Stephen C. Jordan, a NH Bar member and an associate at Verrill & Dana in Portland, Maine, has been there, too – but instead of speaking up, Jordan skewers pomposity and slashes through false facades with strokes of his cartooning pen.
Jordan draws dozens of cartoons each year, and is having modest success at publishing them in a variety of venues, including the Maine Lawyers Review, the Moosehead Messenger (serving the Moosehead Lake region in northern Maine, where Jordan has a camp), and on the mainebusinesslaw.com Web site. Jordan said he’s also sold several works of his art through online art auction sites, and he’s negotiating with a well-known retailer in Maine on an illustration project using his Mandamus Moose char acter.
But the greatest reward Jordan finds from cartooning is the simple joy of free expression. "It is very liberating to be able to say whatever you want, or to poke fun at something through a cartoon – it’s quite a contrast to the confines of practicing law," he said.
Cartooning also was a departure in style for Jordan, whose initial artistic forays were more traditional.
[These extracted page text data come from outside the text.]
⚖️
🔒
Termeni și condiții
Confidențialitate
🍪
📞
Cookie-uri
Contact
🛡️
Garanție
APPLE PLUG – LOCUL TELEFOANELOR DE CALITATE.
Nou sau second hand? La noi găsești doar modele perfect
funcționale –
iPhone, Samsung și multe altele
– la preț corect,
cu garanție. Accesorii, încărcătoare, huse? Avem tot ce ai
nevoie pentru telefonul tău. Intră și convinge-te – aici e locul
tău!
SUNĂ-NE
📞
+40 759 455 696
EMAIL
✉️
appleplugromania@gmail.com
He sold his first illustrations while in high school to the Wells (Maine) Historical Society, and once sold an illustration for the cover of the Boston Red Sox media guide. He briefly attended art school before he decided to pursue law as his career. Perhaps in rebellion to the rationality and structure imposed by the law, Jordan took up cartooning after graduating from law school, emphasizing a more relaxed, less disciplined style.
Jordan, admitted to the Bar in 1998 after obtaining his law degree from the University of Maine Law School, worked at the Devine Millimet law firm for a year before returning to his home state of Maine. He joined the Verrill & Dana firm, where he is involved in corporate and intellectual property law, concentrating particularly on Internet issues. In addition to his cartooning and legal work, Jordan has also developed a Web site, mainebusinesslaw.com, which has become affiliated with Verrill & Dana.
Jordan said that initially, his colleagues were puzzled by his artistic avocation. "When I first mentioned my cartooning, reactions were mixed," he said. "I think some thought it was kind of odd for a lawyer to be doing that." Eventually, his "odd" pursuit became more accepted; Jordan’s firm has asked him to do cartoons for firm events, such as retirement parties. He’s now even talking with the firm about doing a painting – a "serious" one – for display in the lobby.
Among Jordan’s most devoted fans are his two daughters, Valencia and Aliza, aged 6 and 4, who know all of the characters that regularly appear in his cartoon panels: Mandamus Moose, Esq., Judge Hootey, Rainy the Rabbit, Flappy the Beaver, Buster the Bear, Kineo the Fox (named after a mountain in Maine), and others. While they enjoy watching him work on his cartoons, Jordan says his daughters’ most persistent question is, "When is ‘Mandamus and Friends’ going to be on TV?" Animation may not be in the characters’ immediate future, but Jordan has written an educational book about the law using cartoon characters.
As for other projects, who knows – when Jordan seats himself before his drawing board, he feels anything is possible.